Before it could turn into a full on diplomatic trash war, the Canadian Government has announced that it has awarded a contract to a company to begin the work of shipping back the tons of trash it illegally shipped to the Philippines from 2013 to 2014.
Canada’s Minister of Environment and Climate Change, Catherine McKenna, announced this week that the Government of Canada awarded the contract to Bolloré Logistics Canada to safely bring the waste back to Canada as soon as possible.
According to the government, “Canada values its deep and longstanding relationship with the Philippines and continues to work with that country to ensure a swift resolution to this important issue of promptly repatriating waste exported to the Philippines by a Canadian company.
The removal will be complete by the end of June, according to the Canadian government, as the waste must be safely treated to meet Canadian safety and health requirements. The Canadian Government will bear the costs associated with the preparation, transfer, shipment, and disposal of the waste.
In 2016, Canada amended its regulations to prevent future exports of such material without a permit. Canada is also looking at ways to hold the responsible parties to account.

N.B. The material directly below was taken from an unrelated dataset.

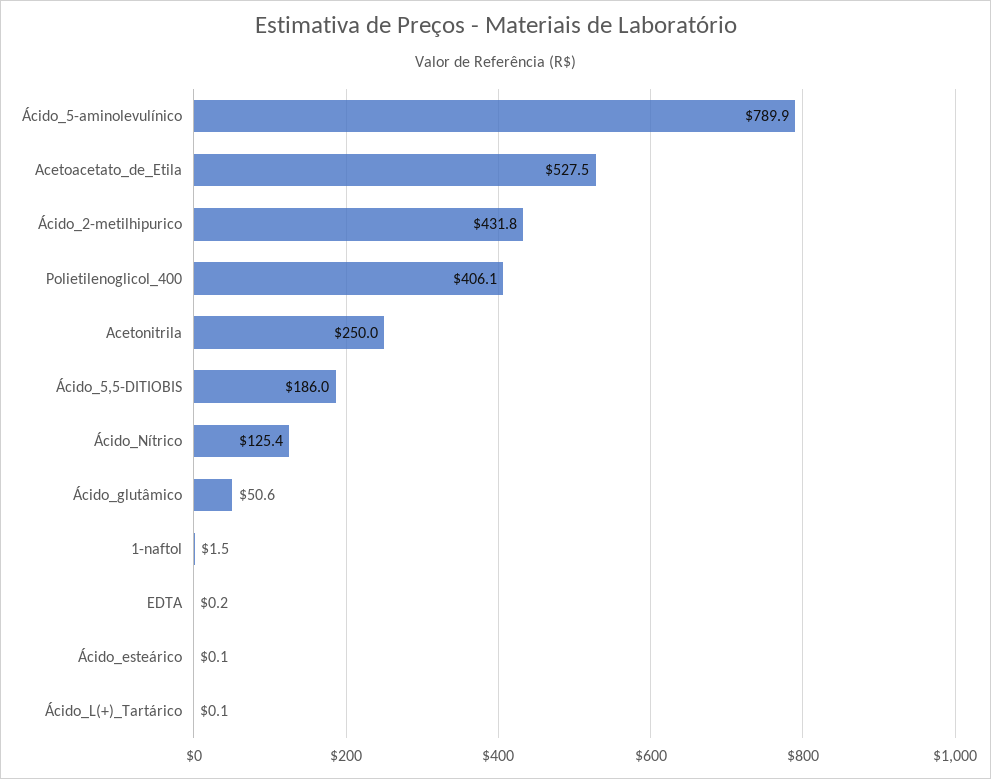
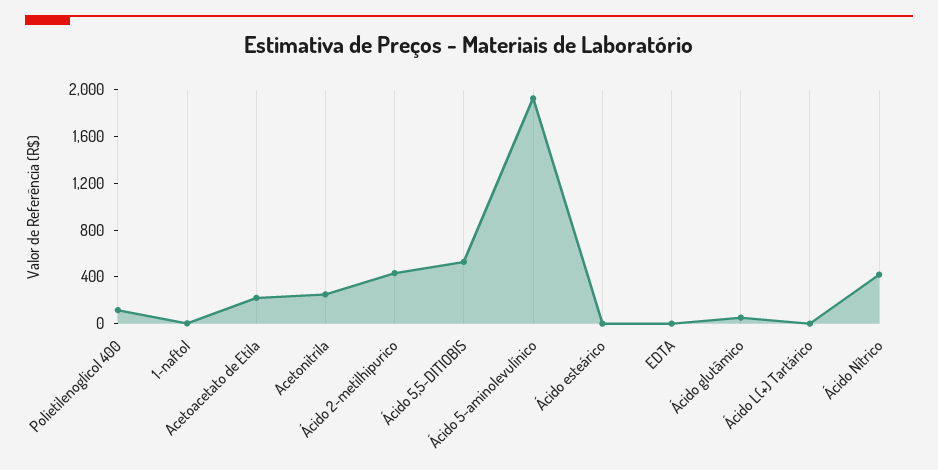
Ácido_5-aminolevulínico: 789.9 -> 1900
Acetoacetato_de_Etila: 527.5 -> 200
Polietilenoglicol_400: 406.1 -> 100
Ácido_5,5-DITIOBIS: 186 -> 500
Ácido_Nítrico: 125.4 -> 400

“The Government of Canada maintains ongoing discussions with the Government of the Philippines to ensure a positive outcome to this issue in a timely fashion. The Minister of Foreign Affairs, Chrystia Freeland, spoke to her counterpart Secretary of Foreign Affairs, Teodoro Locsin, last week to reiterate Canada’s firm commitment to promptly repatriate the waste to Canada,” according to the statement.
The announcement came after the Philippine Government recalled its ambassador and consuls in Canada over the failure to remove the trash shipments. Philippine President Rodrigo Duterte gave Canada until May 15 to take back the containers. When Canada failed to do so, Duterte threatened to forcibly ship the containers of garbage back to Canada and dump some at its embassy in Manila.
Protests also erupted in Manila in front of the Canadian embassy this week as environmentalists criticized Canada for not lifting a finger addressing the situation.
Around six years ago, a Canadian company, Chronic Inc., shipped the containers to two importers in the Philippines. The shipment contained a mixture of plastics, metals, and paper, as well as household waste.
While the export of such material was allowed under Canadian regulations at the time, the import of mixed plastics and household waste is prohibited under Philippines regulations, according to the Canadian government.
In 2016, courts in the Philippines ordered the importers to ship the containers back to Canada at their expense; the importers did not comply with the court order.